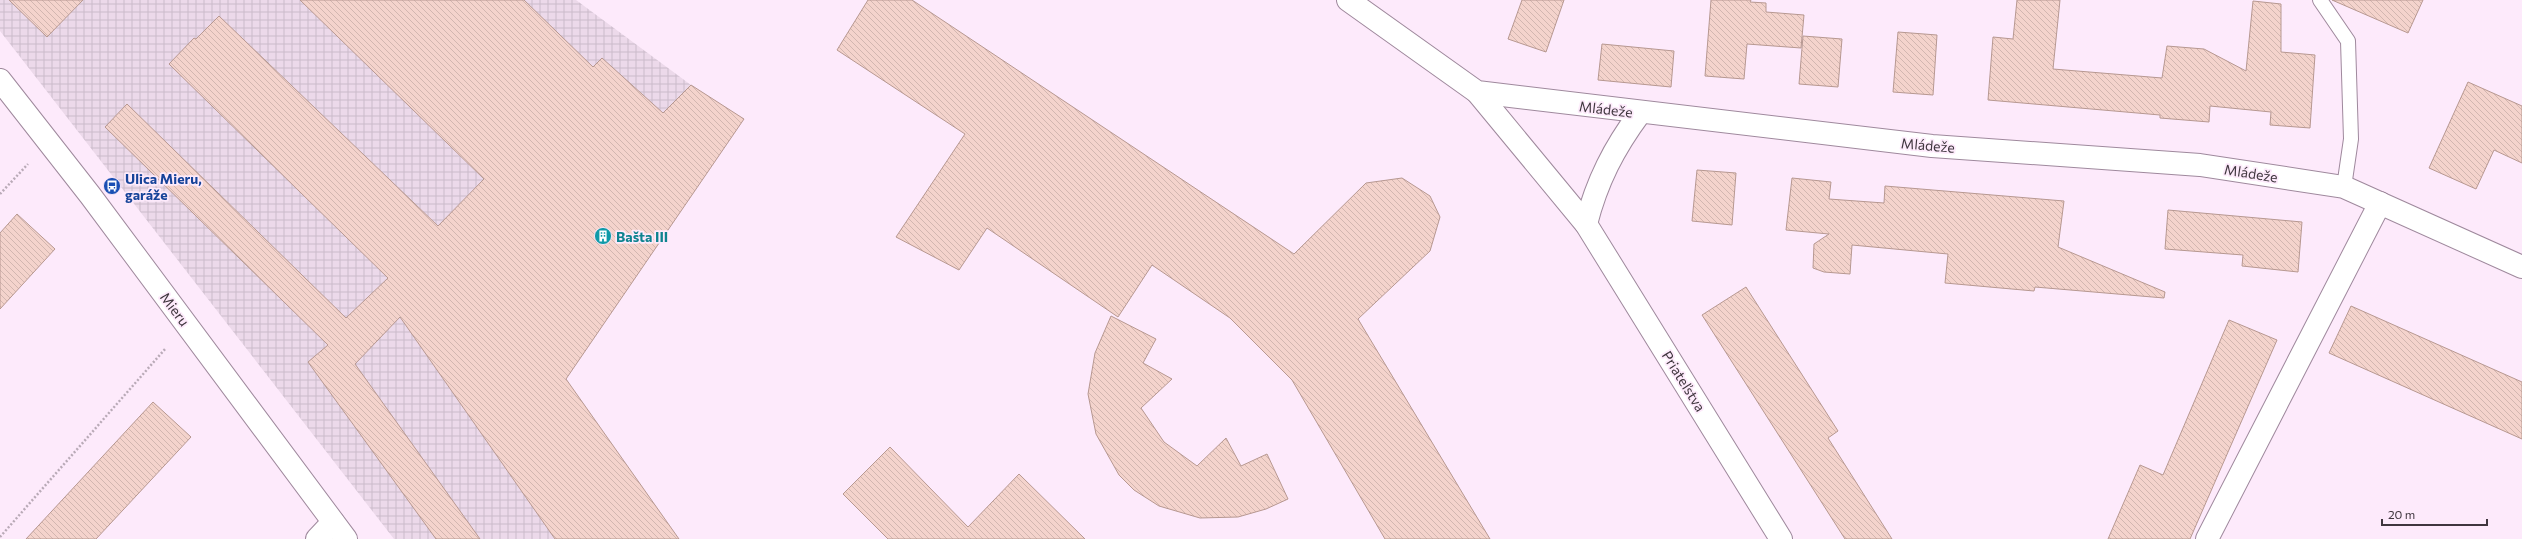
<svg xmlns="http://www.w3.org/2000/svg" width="2522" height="539" font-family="Commissioner,sans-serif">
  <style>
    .industrial { fill: url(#industrial-grid) }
    .building { fill: url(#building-back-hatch); stroke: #b79891 }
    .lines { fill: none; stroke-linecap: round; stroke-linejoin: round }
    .lane-casing { stroke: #9f899d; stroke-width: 16 }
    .street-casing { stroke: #9f899d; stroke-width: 24 }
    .path { stroke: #b9aab7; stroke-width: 2.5; stroke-dasharray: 2 2; stroke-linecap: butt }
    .lane { stroke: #fff; stroke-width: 14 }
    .street { stroke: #fff; stroke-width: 22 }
    .labels { text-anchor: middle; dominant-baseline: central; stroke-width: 3.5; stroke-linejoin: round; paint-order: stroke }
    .street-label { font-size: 14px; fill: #3f363e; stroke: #fdeafb }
    .transit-label { font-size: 14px; font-weight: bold; fill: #164399; stroke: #fdeafb; text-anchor: start }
    .culture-label { font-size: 14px; font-weight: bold; fill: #0d838f; stroke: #fdeafb; text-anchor: start }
  </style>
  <defs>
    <pattern id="industrial-grid" width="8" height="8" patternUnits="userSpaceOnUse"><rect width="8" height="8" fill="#ecd9ea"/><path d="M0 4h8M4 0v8" fill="none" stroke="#cbbbca"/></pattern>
    <pattern id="building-back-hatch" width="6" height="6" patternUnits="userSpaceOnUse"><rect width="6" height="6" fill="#f4d3cc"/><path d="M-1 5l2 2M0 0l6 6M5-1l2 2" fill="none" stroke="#d2b6b0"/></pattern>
  </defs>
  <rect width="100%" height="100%" fill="#fdeafb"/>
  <!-- industrial -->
  <path class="industrial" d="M 0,0 L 576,0 L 691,85 L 425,353 L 555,539 L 394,539 L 0,31 Z"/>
  <!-- building -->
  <g class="building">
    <path d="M 9,0 L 83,0 L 47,37 Z"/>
    <path d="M 300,0 L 524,0 L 593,67 L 602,58 L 663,113 L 691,85 L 744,119 L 566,379 L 679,539 L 555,539 L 400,317 L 355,364 L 480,539 L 436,539 L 308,362 L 328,345 L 105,127 L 127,104 L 346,318 L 388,278 L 169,64 L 194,38 L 196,39 L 219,16 L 438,226 L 484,179 Z"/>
    <path d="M 868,0 L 912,0 L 1294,254 L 1366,183 L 1402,178 L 1430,196 L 1440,217 L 1430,251 L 1358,319 L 1490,539 L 1385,539 L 1292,380 L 1230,318 L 1152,265 L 1118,317 L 987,228 L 959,270 L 896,237 L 965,134 L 837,50 Z"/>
    <path d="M 1522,0 L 1564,0 L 1546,52 L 1508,39 Z"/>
    <path d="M 1711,0 L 1751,0 L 1750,2 L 1766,3 L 1766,12 L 1804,15 L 1801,48 L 1747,44 L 1744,79 L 1705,76 Z"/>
    <path d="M 2017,0 L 2060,0 L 2053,69 L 2162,78 L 2167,46 L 2204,49 L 2246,71 L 2253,1 L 2281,4 L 2281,52 L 2315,55 L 2310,128 L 2270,125 L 2271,112 L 2210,106 L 2209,122 L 2160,118 L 2160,115 L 1988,100 L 1993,37 L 2013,39 Z"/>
    <path d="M 2332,0 L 2423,0 L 2408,33 Z"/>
    <path d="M 1898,32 L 1937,35 L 1933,95 L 1893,92 Z"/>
    <path d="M 1803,36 L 1842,39 L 1838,87 L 1799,84 Z"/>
    <path d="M 1602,44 L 1674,51 L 1671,87 L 1598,80 Z"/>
    <path d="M 2468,82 L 2522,106 L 2522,163 L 2494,150 L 2476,189 L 2429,168 Z"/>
    <path d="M 1697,170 L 1736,173 L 1732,225 L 1692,221 Z"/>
    <path d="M 1792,178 L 1831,182 L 1829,199 L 1884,203 L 1885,186 L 2064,201 L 2058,247 L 2165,292 L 2164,298 L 2035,287 L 2034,291 L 1945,283 L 1948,254 L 1852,245 L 1850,274 L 1824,272 L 1813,268 L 1814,244 L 1829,234 L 1786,230 Z"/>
    <path d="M 2168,210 L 2302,222 L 2298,272 L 2242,266 L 2243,255 L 2165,249 Z"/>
    <path d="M 17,214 L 55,249 L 0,309 L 0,233 Z"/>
    <path d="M 1746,287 L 1838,431 L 1828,438 L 1892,539 L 1845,539 L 1702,315 Z"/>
    <path d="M 2351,306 L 2522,382 L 2522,439 L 2329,353 Z"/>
    <path d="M 1111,316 L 1156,339 L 1143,363 L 1172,379 L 1141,408 L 1164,442 L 1197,466 L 1226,438 L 1241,466 L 1267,454 L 1288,499 L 1266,509 L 1238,517 L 1200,518 L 1159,506 L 1134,490 L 1119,475 L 1096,434 L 1088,394 L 1095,353 Z"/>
    <path d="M 2229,320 L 2277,340 L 2190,539 L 2108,539 L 2140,465 L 2163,475 Z"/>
    <path d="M 153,402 L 191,437 L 96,539 L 26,539 Z"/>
    <path d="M 890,447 L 968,527 L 1019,474 L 1085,539 L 888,539 L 843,494 Z"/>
  </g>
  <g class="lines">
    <!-- lane casing -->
    <g class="lane-casing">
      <path id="lane" d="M 2320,0 L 2348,41 L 2351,139 L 2344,187"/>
    </g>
    <!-- street casing -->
    <g class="street-casing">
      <g id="street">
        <path d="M 1348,0 L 1477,92 L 1932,146 L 2200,165 L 2344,187 L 2522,267"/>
        <path d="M 0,80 L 90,195 L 346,539"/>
        <path d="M 1477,92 L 1586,224 L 1781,539"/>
        <path d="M 1586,224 C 1597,181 1614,148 1640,113"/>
        <path d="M 317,539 L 333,522"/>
        <path d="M 2207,539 L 2380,203"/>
      </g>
    </g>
    <!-- path -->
    <g class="path">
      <path d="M 0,194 L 28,164"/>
      <path d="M 0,537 L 166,348"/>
    </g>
    <!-- lane -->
    <use href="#lane" class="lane"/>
    <!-- street -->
    <use href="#street" class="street"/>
  </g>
  <!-- icons -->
  <defs>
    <g id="bus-disc" transform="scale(0.9)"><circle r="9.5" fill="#1a4fb4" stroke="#fdeafb"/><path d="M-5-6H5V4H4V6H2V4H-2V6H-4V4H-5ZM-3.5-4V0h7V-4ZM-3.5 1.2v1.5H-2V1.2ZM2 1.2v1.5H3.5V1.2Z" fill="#fff"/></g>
    <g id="building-disc" transform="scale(0.9)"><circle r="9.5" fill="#0f9aa8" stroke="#fdeafb"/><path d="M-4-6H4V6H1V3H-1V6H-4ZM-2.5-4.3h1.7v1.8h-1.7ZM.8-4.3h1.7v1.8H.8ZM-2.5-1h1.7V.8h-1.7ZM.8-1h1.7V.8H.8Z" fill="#fff"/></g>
  </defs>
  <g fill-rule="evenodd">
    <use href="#bus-disc" x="112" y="186"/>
    <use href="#building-disc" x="603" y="236"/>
  </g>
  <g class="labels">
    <!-- street labels -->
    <g class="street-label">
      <text transform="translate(1606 109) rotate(7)">Mládeže</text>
      <text transform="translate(1928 145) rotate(5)">Mládeže</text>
      <text transform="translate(2251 173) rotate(9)">Mládeže</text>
      <text transform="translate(175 309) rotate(53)">Mieru</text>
      <text transform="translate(1684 381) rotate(58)">Priateľstva</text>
    </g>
    <!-- transit labels -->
    <g class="transit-label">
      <text x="125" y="178">Ulica Mieru,<tspan x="125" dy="16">garáže</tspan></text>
    </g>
    <!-- culture labels -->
    <g class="culture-label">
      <text x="616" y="236">Bašta III</text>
    </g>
  </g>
  <!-- scale -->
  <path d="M2382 519v6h105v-6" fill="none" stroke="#3f363e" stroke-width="2"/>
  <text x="2388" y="519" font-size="12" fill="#3f363e" stroke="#fdeafb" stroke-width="3" paint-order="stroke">20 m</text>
</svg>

........

_Work required:_
Supply only the number of lines above in which "linecap" occurs.

_Task output:_
2